Firing oneself may be a slightly inconvenient tactic for many people, but the events of the past 21 months haven’t been all that much more convenient. In both cases, work and its possibilities have been reexamined and recast. As workers were sent home, companies learned to become virtual operations. Then, enough employees said they didn’t want to ever go back to the office full-time and “hybrid” models for working emerged. But with the rise of new variants, landing on a work model remains in flux and in limbo. Have we learned anything or should we all just fire ourselves now? We asked three Signal speakers to share their takes on what’s happened with work this year:

Sherry Turkle, a professor at MIT who focuses on conversation, is exasperated by the rush to new approaches. “We have wanted Covid to be ‘over’ when it is by no means over,” she says. “In that spirit, institutions have responded with rules so that they could move beyond: No masks. Everyone masked. Insisting that all employees return to work or declaring that the office is a thing of the past. 

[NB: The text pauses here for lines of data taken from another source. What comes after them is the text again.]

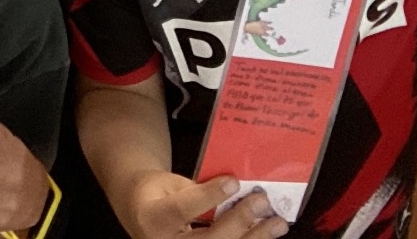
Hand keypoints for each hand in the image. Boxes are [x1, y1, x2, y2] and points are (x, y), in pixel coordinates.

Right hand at [124, 172, 288, 238]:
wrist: (140, 214)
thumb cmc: (158, 193)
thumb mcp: (170, 183)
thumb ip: (199, 189)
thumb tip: (238, 190)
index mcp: (153, 218)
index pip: (183, 208)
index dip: (209, 196)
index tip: (234, 182)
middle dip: (239, 221)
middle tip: (261, 201)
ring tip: (277, 224)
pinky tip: (265, 235)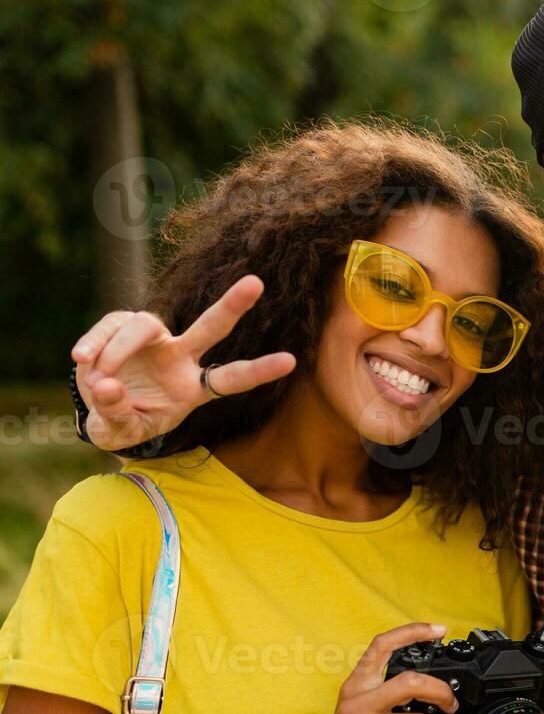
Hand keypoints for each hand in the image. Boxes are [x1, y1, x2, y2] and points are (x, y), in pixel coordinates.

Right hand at [72, 275, 295, 449]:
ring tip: (98, 380)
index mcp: (193, 388)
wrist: (98, 407)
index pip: (231, 378)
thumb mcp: (121, 431)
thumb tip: (109, 387)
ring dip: (118, 351)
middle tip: (257, 282)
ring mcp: (154, 339)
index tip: (291, 361)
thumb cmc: (124, 422)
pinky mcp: (123, 326)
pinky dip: (96, 344)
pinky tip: (82, 360)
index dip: (259, 370)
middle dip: (233, 306)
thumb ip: (117, 415)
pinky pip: (112, 326)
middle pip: (212, 327)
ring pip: (144, 326)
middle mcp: (181, 357)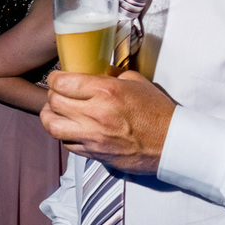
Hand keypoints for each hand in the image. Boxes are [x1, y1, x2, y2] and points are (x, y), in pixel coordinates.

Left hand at [40, 69, 175, 174]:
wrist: (173, 143)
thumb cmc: (157, 111)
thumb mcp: (136, 82)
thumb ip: (110, 75)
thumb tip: (91, 71)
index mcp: (106, 91)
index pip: (61, 82)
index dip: (55, 79)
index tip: (58, 78)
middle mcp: (96, 114)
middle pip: (53, 102)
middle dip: (52, 95)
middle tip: (59, 93)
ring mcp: (93, 136)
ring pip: (52, 126)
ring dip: (50, 117)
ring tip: (56, 112)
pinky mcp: (95, 154)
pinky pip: (67, 144)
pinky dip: (65, 134)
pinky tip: (71, 128)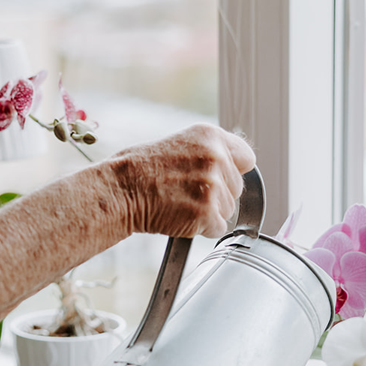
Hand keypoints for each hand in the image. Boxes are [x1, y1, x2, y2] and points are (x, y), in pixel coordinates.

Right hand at [108, 123, 255, 237]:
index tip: (221, 178)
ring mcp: (212, 186)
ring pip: (228, 210)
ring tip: (179, 203)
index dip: (233, 171)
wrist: (119, 189)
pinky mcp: (206, 213)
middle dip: (218, 195)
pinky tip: (180, 217)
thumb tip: (230, 167)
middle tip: (187, 193)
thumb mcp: (178, 144)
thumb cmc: (138, 169)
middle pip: (237, 188)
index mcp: (210, 136)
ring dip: (208, 212)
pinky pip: (217, 228)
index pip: (246, 158)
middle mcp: (216, 157)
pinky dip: (201, 229)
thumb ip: (207, 153)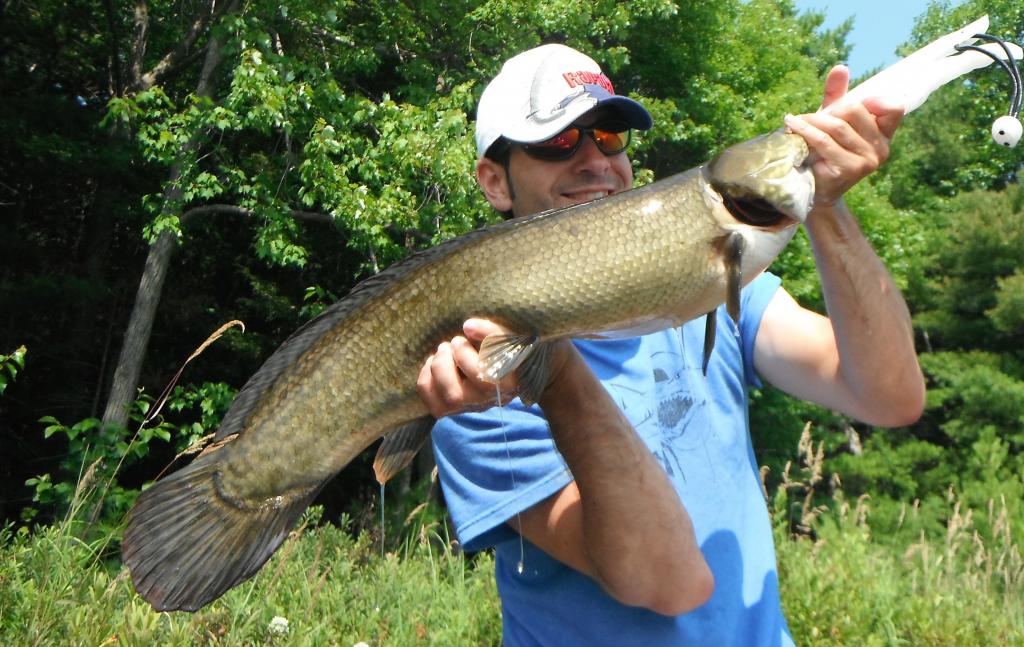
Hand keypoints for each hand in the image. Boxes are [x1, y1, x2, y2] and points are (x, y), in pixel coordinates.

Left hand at [416, 318, 520, 417]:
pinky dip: (425, 381)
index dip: (462, 354)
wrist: (508, 370)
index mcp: (504, 384)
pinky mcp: (451, 409)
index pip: (478, 377)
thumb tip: (468, 326)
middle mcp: (485, 401)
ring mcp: (467, 407)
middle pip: (454, 395)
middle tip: (448, 345)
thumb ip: (491, 331)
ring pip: (440, 401)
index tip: (462, 337)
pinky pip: (431, 402)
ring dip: (434, 371)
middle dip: (443, 364)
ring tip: (442, 353)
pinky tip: (434, 365)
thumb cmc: (506, 351)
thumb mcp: (507, 338)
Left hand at [783, 65, 903, 209]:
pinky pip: (823, 141)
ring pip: (836, 125)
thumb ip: (838, 97)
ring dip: (810, 120)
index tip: (846, 105)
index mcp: (884, 136)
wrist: (813, 193)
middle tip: (809, 117)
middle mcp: (881, 150)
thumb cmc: (824, 154)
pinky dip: (804, 131)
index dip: (873, 100)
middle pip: (855, 110)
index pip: (894, 107)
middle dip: (829, 110)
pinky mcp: (847, 170)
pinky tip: (791, 126)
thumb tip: (840, 67)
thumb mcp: (833, 123)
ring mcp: (866, 162)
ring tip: (793, 121)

“What the moment calls for is not rules but the courage of empathy. Empathic leadership would  be focused on two questions: What do people in the organization need to stay healthy and  work? How can the institution support them? Different people may need different things.  Insisting that we frame our lives as any kind of normal is defensive. We are coping with  catastrophe. It’s nothing to be ashamed of. It’s a human thing to do.” 

Jordan Shlain, founder of Private Medical, says we’re going through a once-in-every-800-years kind of a moment: “Our understanding of work in the context of how we interpret life and living has indelibly changed. Much like the bubonic plague’s impact on ‘labor’ eliminated the feudal system in the 1300’s, Covid has forced the function of reimagining how ‘work’ and ‘life’ could integrate with intention.”

For David Kidder, co-founder and CEO of Bionic, part of Accenture Interactive, work in 2021 has called for leaders to bring a new outlook to running their organizations: “This moment in time is defined by rapid change and disruption. Business leaders need to adopt new mindsets, change their expectations, tap into different instincts, and take their organizations in new directions. Leaders can no longer act on forecasts and grind through predictions based on the past. The future of leadership is at a crossroads and must be reinvented.”